Enfin, comme déjà évoqué dans une note de huit pages récemment diffusée où il s’était penché sur le fonctionnement des marchés locaux du travail, le CGET alerte sur le décalage entre lieux d’emploi et d’habitation. Alors que les bureaux ont tendance à se concentrer au cœur des pôles urbains, les actifs vont, eux, se loger de plus en plus loin, lorsqu’ils ne font pas carrément construire un pavillon dans le périurbain, là où le foncier est réputé moins cher. Une désertification des centres-villes problématique à l’heure où leur réhabilitation et leur requalification fait office de mot d’ordre…

« Outre les enjeux de durabilité que cela soulève, cela pose des questions fondamentales en termes de mobilité et d’accès à l’emploi, notamment pour les classes moyennes et les ménages les plus fragiles » analyse Louise Haran. Et le commissaire général à l’égalité des territoires, Jean-Michel Thornary, d’ajouter : « attention de ne pas seulement y répondre par l’extension de son réseau de transports en commun. Il ne faudrait pas que cela ait un effet contre-productif et pousse paradoxalement à l’étalement urbain. »

Les métropoles, oui, mais ce n’est pas la panacée !

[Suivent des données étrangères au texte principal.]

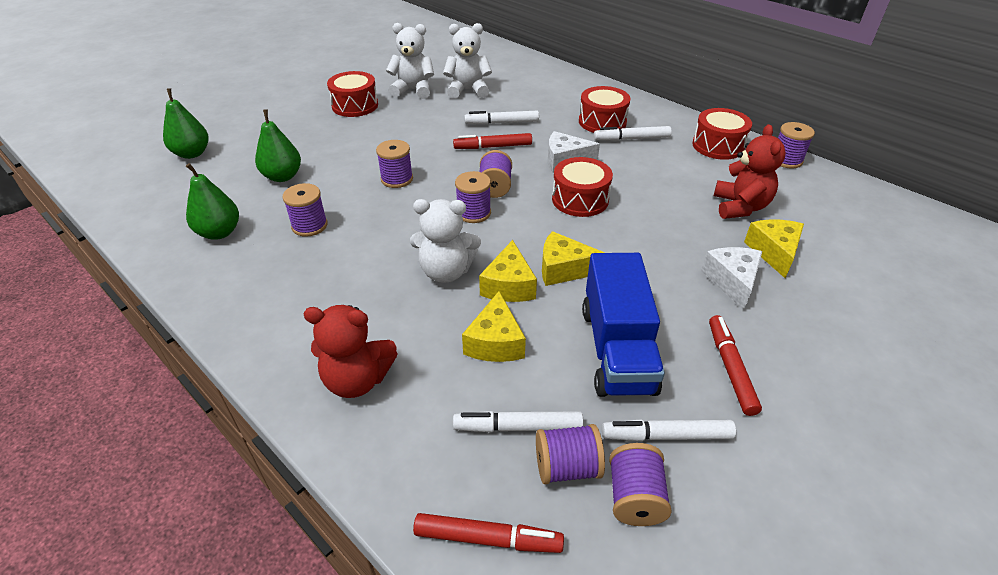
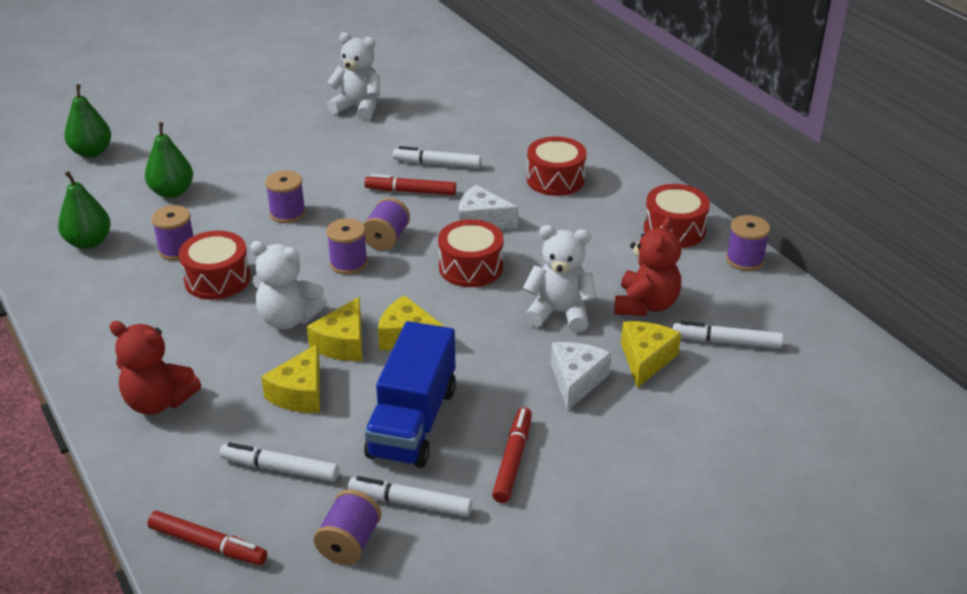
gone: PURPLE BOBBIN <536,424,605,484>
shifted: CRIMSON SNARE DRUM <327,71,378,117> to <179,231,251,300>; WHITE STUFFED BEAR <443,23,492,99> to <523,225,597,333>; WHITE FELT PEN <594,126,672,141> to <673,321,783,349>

Ces différentes données poussent également le CGET à nuancer le discours tenu y compris en certains hauts lieux, au sein même de l’Etat parfois, consistant à affirmer : « en dehors des métropoles, point de salut ! » « Le rôle des métropoles est important, mais il y a une infinité d’autres aires urbaines de plus petites tailles qui se montrent tout aussi si ce n’est plus performantes grâce à des spécialisations économiques ou une attractivité naturelle. Je pense au littoral Atlantique notamment » reconnaît le commissaire général à l’égalité des territoires, Jean-Michel Thornary.

« Le rôle du CGET est justement de conforter les premières à travers les pactes Etat-métropoles, et d’accompagner les secondes pour organiser le maillage territorial entre les différents territoires et ainsi tirer l’ensemble vers le haut. C’est d’autant plus important que les villes moyennes situées en dehors des zones d’influence métropolitaine jouent un rôle non négligeable : cette « armature urbaine » permet de maintenir un certain nombre de services publics dont profitent les villages et campagnes alentours » complète Jean-Christophe Beaudoin, directeur des stratégies territoriales.

Pas d’effet de taille mais une multiplicité de facteurs

En matière de développement économique, les réalités sont plus complexes que l’opposition schématique entre métropoles et France périphérique. L’effet-taille ne serait pas si déterminant, en tout cas pas moins que les spécificités géographiques pour les territoires transfrontaliers, les infrastructures d’aménagements du territoire et autres équipements structurants. « Le Très haut débit est nécessaire pour remédier à la désertification de certains territoires, mais insuffisant pour générer à lui seul de l’activité économique » tempère toutefois Jean-Michel Thornary.

Le patron du CGET enchaîne : « les centres-bourgs où il y a aujourd’hui de la création d’emplois, ce n’est ni plus ni moins que les villes dont le projet de territoire a été suffisamment bien pensé, probablement grâce à un diagnostic fin. Les acteurs locaux peuvent, pour cela, s’emparer librement des données transversales de l’Observatoire des territoires. Les services de l’Etat et le CGET sont également à leur disposition pour les aider à déterminer quel ferment est susceptible de stimuler l’attractivité d’un territoire » détaille-t-il. Une précision qui a tout l’air d’une véritable offre de services.